Ratings29
Average rating4
“Why is my humanity only seen or cared about when I share the ways in which I have been victimized and violated?”
I'm Afraid of Men was such a great and thoughtful read that helped shine a light on topics surrounding gender, identity and trauma. I thought it was extremely powerful how the author focused on her own experiences, which are some that sadly many people share as well.
This was a fast, informative read that I think everyone should pick up.
A must read. Short and insightful I suspect it will be pretty relatable in one way or another to anyone who struggled with their gender identify either profoundly or passingly. It's written beautifully but not in a needlessly flowery way.
eh....there are important topics here but i dont know it wasnt what i was expecting i guess...? good points are made but then kind of flubbed around with and i dont know how i feel about the ending of this... to make the point that underneath it all everything you've experienced in life comes down to misogyny only to end with how afraid of women you are just feels...
In I'm Afraid of Men, Vivek Shraya reflects on her experiences from being “sensitive” and feminine boy who learns to perform masculinity through her adulthood as a transgender woman. She explores how her relationships to and perceptions of men have changed with a bluntness that is educational to those who may not have experienced the intersection of misogyny, homophobia, and transphobia that she has faced. This is an incredibly compelling set of essays that force one to examine how they may be complicit in the ongoing oppression of others.
She describes how carefully her life must be navigated, how she often goes out in public dressed as a man to avoid violence, how she will remove her makeup before leaving a show she's performed at, how her boyfriend sometimes accompanies her as a bodyguard of sorts. She reflects on how this anxiety, this terror, has weathered her body and her mind: “My fear of men... both protects my body... and erodes it... I have been stricken with numerous freak pains... that practitioners are unable to explain or cure. When they suspiciously ask me, ‘Are you sure nothing happened? You didn't fall somewhere?' I want to respond, ‘I live in fear.'”

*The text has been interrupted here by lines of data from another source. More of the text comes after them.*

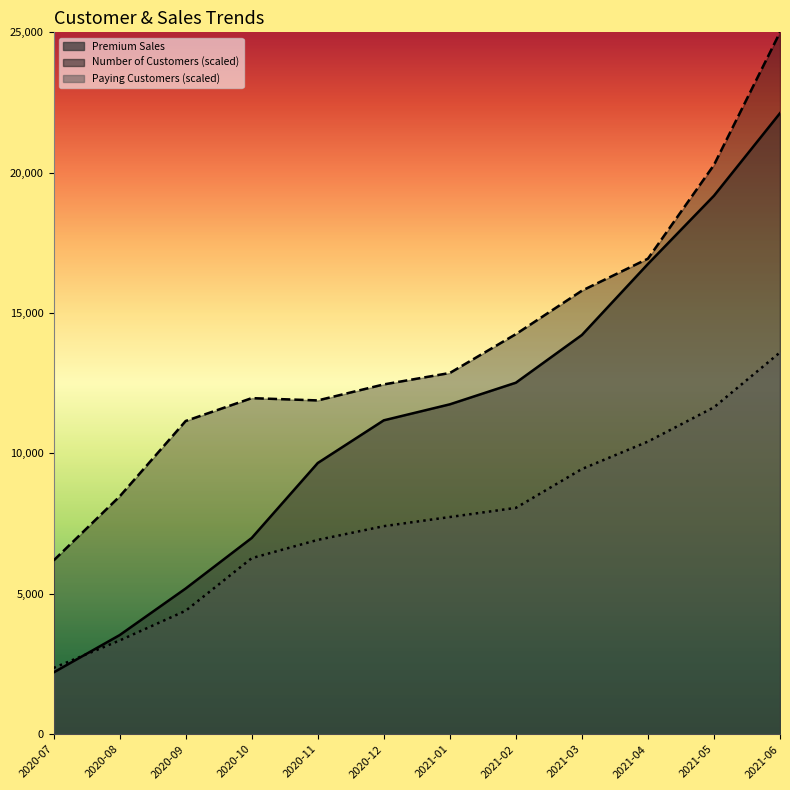

Reading left to right, what are all the values shown in this chart?

Number of Customers: 2020-07=6188.9	2020-08=8469.1	2020-09=11156.4	2020-10=11970.7	2020-11=11889.3	2020-12=12459.3	2021-01=12866.4	2021-02=14250.8	2021-03=15798.0	2021-04=16938.1	2021-05=20276.9	2021-06=25000.0
Paying Customers: 2020-07=2361.6	2020-08=3338.8	2020-09=4397.4	2020-10=6270.4	2020-11=6921.8	2020-12=7410.4	2021-01=7736.2	2021-02=8061.9	2021-03=9446.3	2021-04=10423.5	2021-05=11645.0	2021-06=13599.3
Premium Sales: 2020-07=2200.0	2020-08=3530.0	2020-09=5190.0	2020-10=6990.0	2020-11=9660.0	2020-12=11180.0	2021-01=11750.0	2021-02=12520.0	2021-03=14220.0	2021-04=16750.0	2021-05=19180.0	2021-06=22120.0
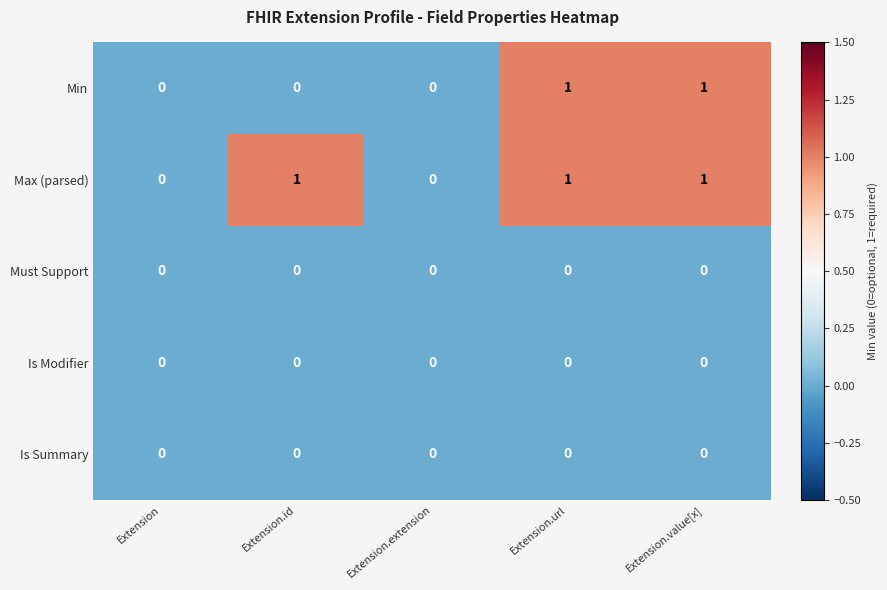

How many Min values are between 0 and 1?

5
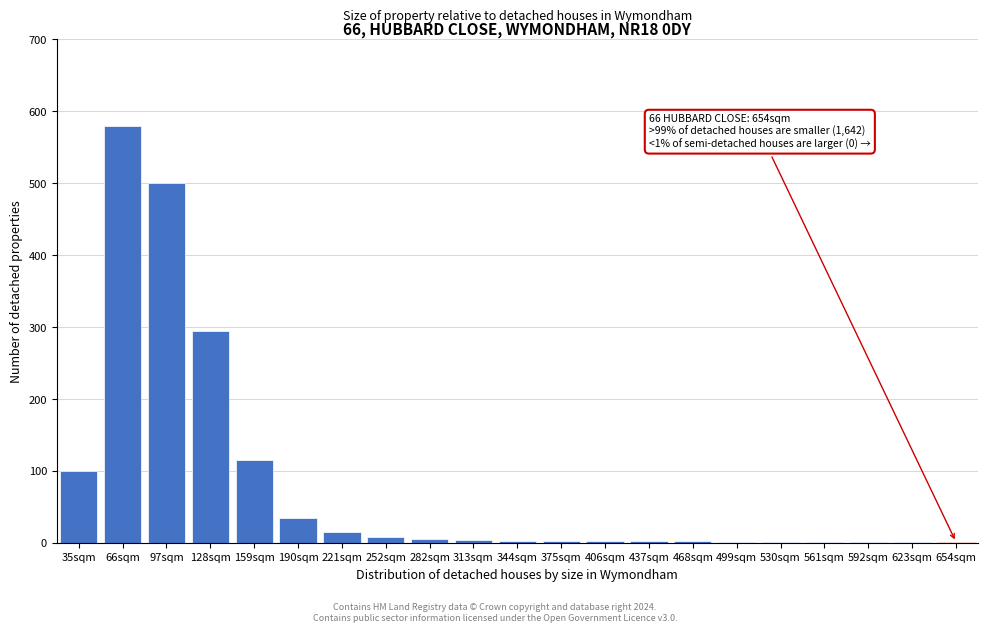

The value at 221sqm is 15. True or false?

True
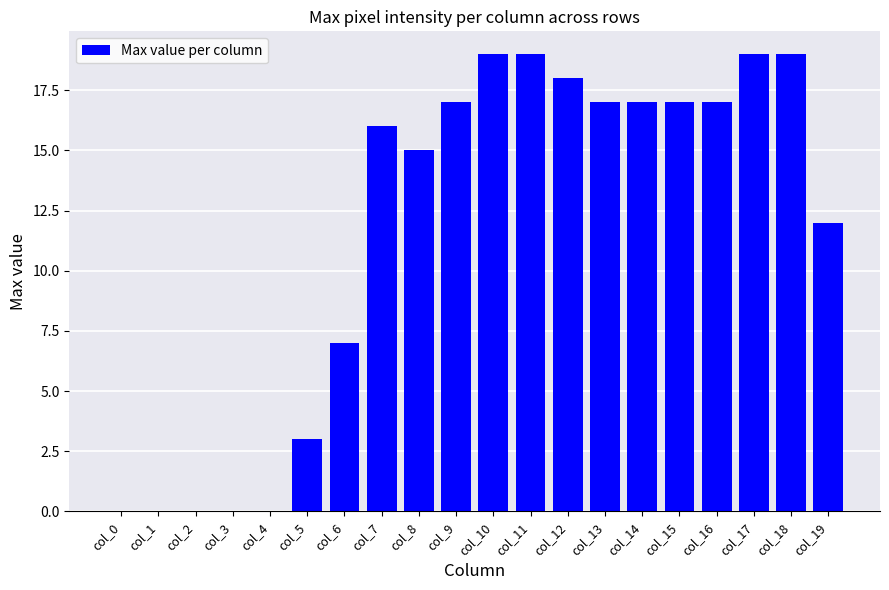

Is it true that the value at col_15 is 5?

False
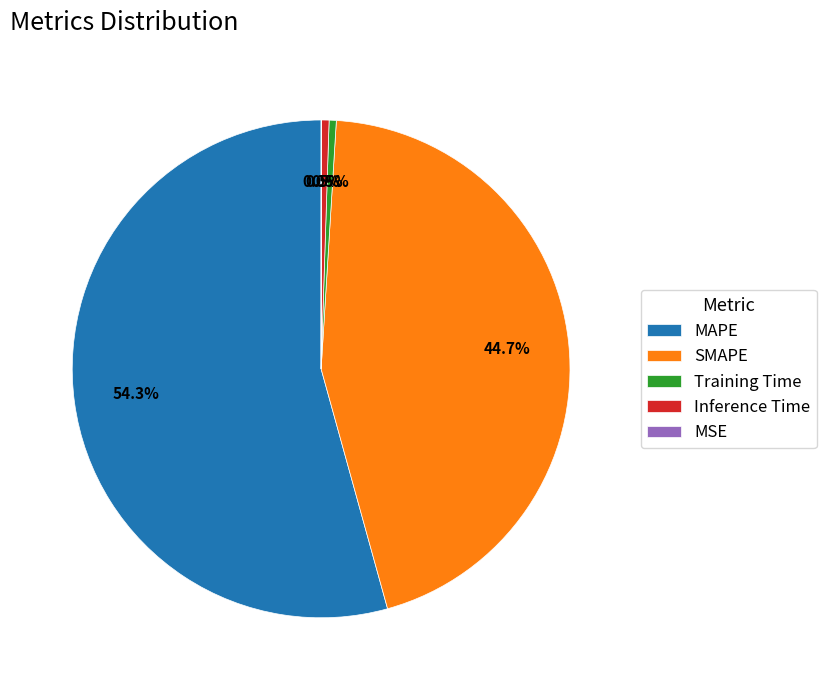

What percentage is NOT represented by Inference Time?

99.5%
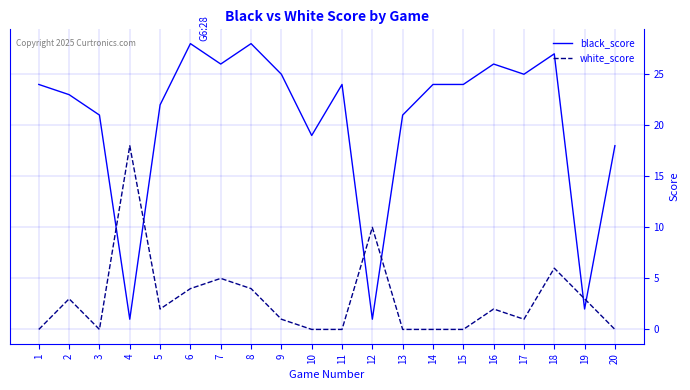

Where does the white_score series first go above 2?

2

As she reflects on her experiences with men, she notes the women in the background. The girlfriend of the classmate who spit on her, who giggled instead of stopping him. A friend at a bar who told her she should be flattered when she was repeatedly groped. Cisgender women who dismiss her stories of transmisogyny, assuming the oppression they face is the same that she faces. Women with internalized misogyny who continue to tear down other women. As she recounts them, she adds “I'm also afraid of women.”
Shraya's essays provide unique insight into how boys are socialized and how expectations of masculinity can be damaging, both to boys and men and the people they interact with. She also shares how dangerous life can be for men who do not adhere to our expectations for masculinity as well as for transgender women. This was a short, informative read that I highly recommend. I would love to see a full memoir from Shraya someday and will keep my eye out for more of her writing.
There can be things to gain from reading something like this but I'm always left unsettled at the stark level of posturing from trans woman. They truly believe in their minds that they are the minority and their levels of pain outweigh woman's when their issues don't derive directly from misogyny, as they weren't born as a woman in this world. They can still if they ever desired take off the makeup and clothes and go back to being a man and enjoy male privilege. It just makes feminism a joke that it's woman bearing the brunt of having to accept men as woman, and having to accept them into our limited spaces and have to adjust our limited gendered vocabulary (in reference to woman anatomy) to as not “offend” them. They can't be criticized otherwise you're just a “terf”
Vivek is very much on the defensive with this novel and tried to articulate the feelings of isolation and pain but the title alone and the topics covered just make me want to scoff in the audacity of it all. I use to not question things, I use to not object but as I've gotten older and realized just how much everything affects woman and I don't do that anymore. Sorry not sorry.
OWN VOICES/COUNTER NARRATIVES ARE SO IMPORTANT!
“What if you were to challenge yourself every time you feel afraid of me—and all of us who are pushing against gendered expectations and restrictions? What if you cherished us as archetypes of realized potential? What if you were to surrender to sublime possibility— yours and mine? Might you then free me at last of my fear, and of your own?” pg. 85
A personal and often painful essay about the amount of fear and anger driving our understanding of gender. Though it is short and the writing is not as dense as some nonfiction, it is a lot to process because many points are made and dots connected.
I was fascinated by how Shraya took on the overlapping binaries of male/female and good/bad. Sometimes we punish people for subverting stereotypes, but other times we commend people because we deem them to be unlike those of their gender (e.g., a “good man” is one more likely to help with dishes).
I have lots more thoughts about this book, some conflicting and most half-formed. Despite its short page count, it leaves the reader with a lot to mull over and is very contemporary.